--- Texto mostrado ---
┌────────

El pequeño flautista no fue traidor

Ahora lo puedo decir abiertamente: yo nunca quise ser cantautor. Yo quise ser un gran cantante de canciones de amor. Pero todo a mi alrededor se empeñó para frustrar mi vocación. 
En realidad los cantautores aprendimos a tocar la guitarra para suplir otras carencias. Lo han contado de mil maneras diferentes, pero todas con el mismo significado. Serrat dijo que se hizo cantautor para ligar. Algo así. Por lo general los chicos y jóvenes que de pequeños mostramos cierta inclinación hacia la comedia, la exhibición, el payaseo, éramos individuos muy bien dotados para hacer reír pero no tan atractivos como ese muchacho forastero que llegaba al pueblo en las fiestas de agosto o septiembre y se llevaba a todas las chicas de calle. Sólo tenían ojos para él. Los indígenas menos guapos nos las teníamos que ingeniar para reclamar la atención.

└────────

--- Extractos de registros ---
┌────────

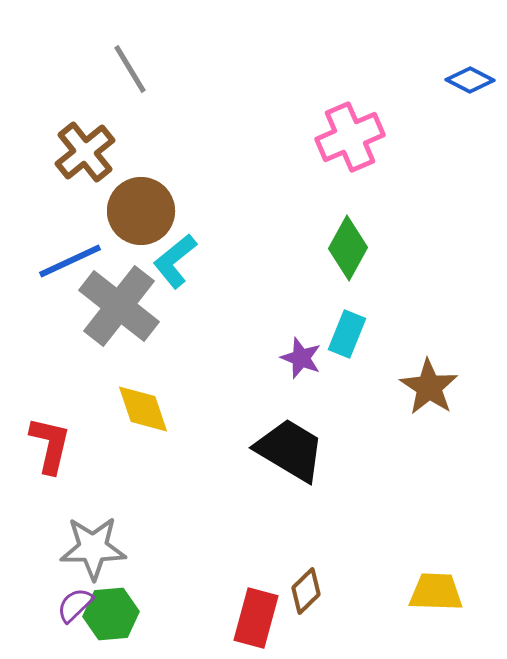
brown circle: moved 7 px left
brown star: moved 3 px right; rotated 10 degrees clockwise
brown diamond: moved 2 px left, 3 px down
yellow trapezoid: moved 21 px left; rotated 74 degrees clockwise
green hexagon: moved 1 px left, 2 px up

└────────

Transcribe del texto mostrado el fragmento que empieza en "El pequeño flautista" y termina en "reclamar la atención.".

El pequeño flautista no fue traidor

Ahora lo puedo decir abiertamente: yo nunca quise ser cantautor. Yo quise ser un gran cantante de canciones de amor. Pero todo a mi alrededor se empeñó para frustrar mi vocación. 
En realidad los cantautores aprendimos a tocar la guitarra para suplir otras carencias. Lo han contado de mil maneras diferentes, pero todas con el mismo significado. Serrat dijo que se hizo cantautor para ligar. Algo así. Por lo general los chicos y jóvenes que de pequeños mostramos cierta inclinación hacia la comedia, la exhibición, el payaseo, éramos individuos muy bien dotados para hacer reír pero no tan atractivos como ese muchacho forastero que llegaba al pueblo en las fiestas de agosto o septiembre y se llevaba a todas las chicas de calle. Sólo tenían ojos para él. Los indígenas menos guapos nos las teníamos que ingeniar para reclamar la atención.